Сиятельные любовницы | страница 35



Они разделились на пары, и один из них, Друз Петра, младший из братьев, обращаясь к императорской ставке, провозгласил от лица всех:

— Кесарь, идущие на смерть тебя приветствуют!

Кесарь поклонился. Битва началась.

Жестокая битва! Без жалости и пощады. А между тем эти люди не испытывали никакой ненависти друг к другу. Они убивали по высочайшему повелению. Вместо справедливого гнева в них возгоралось самолюбие, оно двигало ими, заставляя защищаться и убивать как можно больше врагов.

Битва продолжалась уже около получаса: треть сражавшихся валялась на полу, истекая кровью.

Император веселился.

Однако что-то отравляло эту его радость. Роза имела шипы. До этой минуты братья Петра, помогая друг другу с невероятной ловкостью, оставались живы и здоровы.

— Ах! Неужели не убьют их! — ворчал он.

Как будто в ответ на великодушное желание повелителя братья убили еще двух противников.

Это постыдно! — вскричал император. — Гладиаторы, люди, обязанность которых состоит в том, чтобы убивать, позволяют побеждать себя простым любителям.

— Вы хотите, чтобы они тотчас же умерли? — спросила Мессалина, наклоняясь к своему супругу.

— Да, да! — ответил он, не подумав, иначе он признал бы невозможным исполнение своего желания. Всадники должны бы были пасть, но только тогда, когда утомились бы битвой.

— Приказание вашего величества будет исполнено, — сказала Мессалина.
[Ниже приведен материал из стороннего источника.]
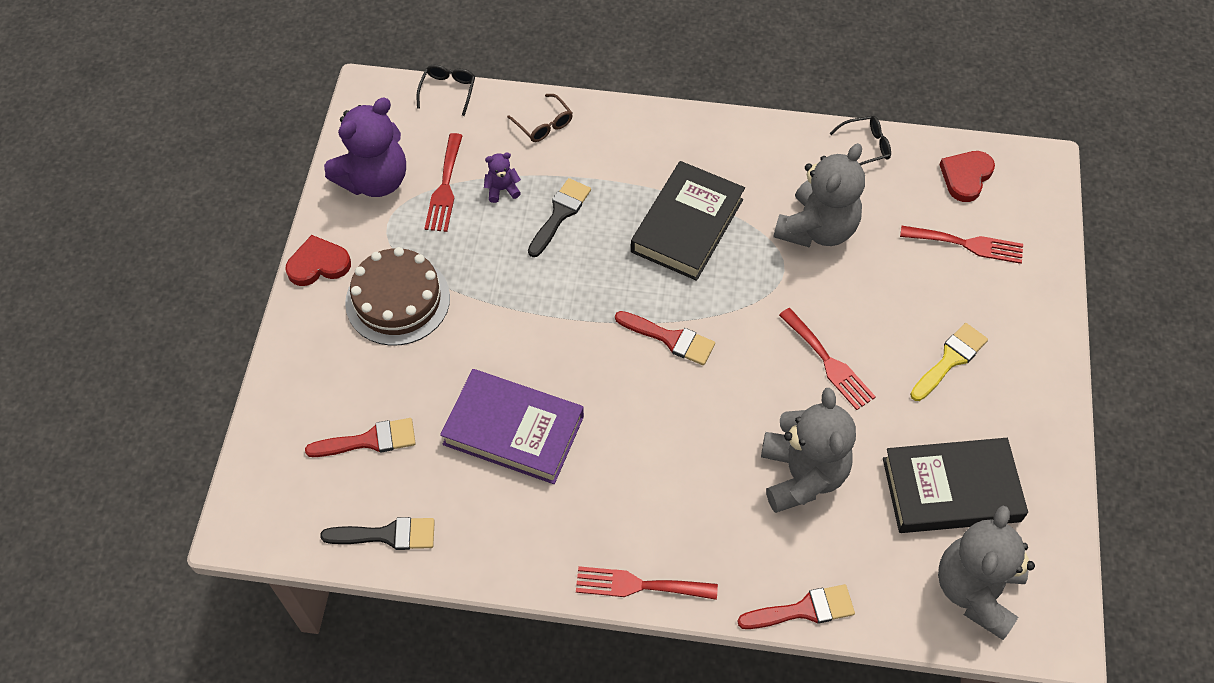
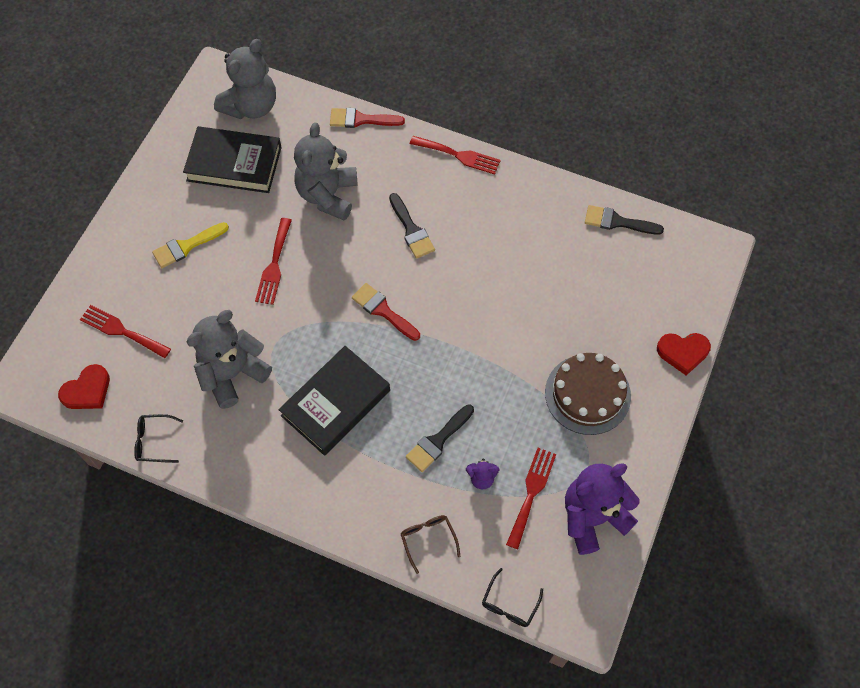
camera: 165 degrees left, 5 degrees up
red heart [286,235,351,286] -> red heart moved to [657,333,711,375]
red brush [305,418,416,457] -> none
purple book [440,369,584,484] -> none
red fork [779,308,876,410] -> red fork turned 150 degrees counterclockwise [255,218,292,305]
none -> black brush [389,193,435,259]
В левой руке у нее был красный шелковый платок. Три раза она махнула этим платком. То был сигнал начальнику цирка.

Раздался свисток, и опять-таки, словно по волшебству, в одну минуту, пол, на котором сражались гладиаторы, раскрылся, и живые и мертвые, победители и побежденные провалились в бездну, из которой, как из кратера, вылетало пламя и дым.

Крик восторга двадцати тысяч зрителей, мужчин, женщин и детей, приветствовал это столь же неожиданное, сколь и быстрое исчезновение.

Народ был достоин своих чудовищ-правителей!

— Ну что же, — сказали Мессалина и Нарцисс Клавдию, который от изумления сидел с раскрытым ртом и блуждающими глазами, — довольны вы теперь? Хорошо это!

— Очень хорошо, — ответил император. — Но, — прибавил он со вздохом, — очень скоро кончилось!

Из кожи несчастных, отданных по повелению императора палачам и диким зверям, Мессалина сделала носилки.

Ее расточительность не знала границ. В ее апартаментах попирали ногами пурпур. Она ела только на золоте, оставляя серебро Клавдию. В ее спальне, на бронзовом треножнике постоянно курились самые драгоценные ароматы, за громадные деньги доставляемые из Аравии и Абиссинии.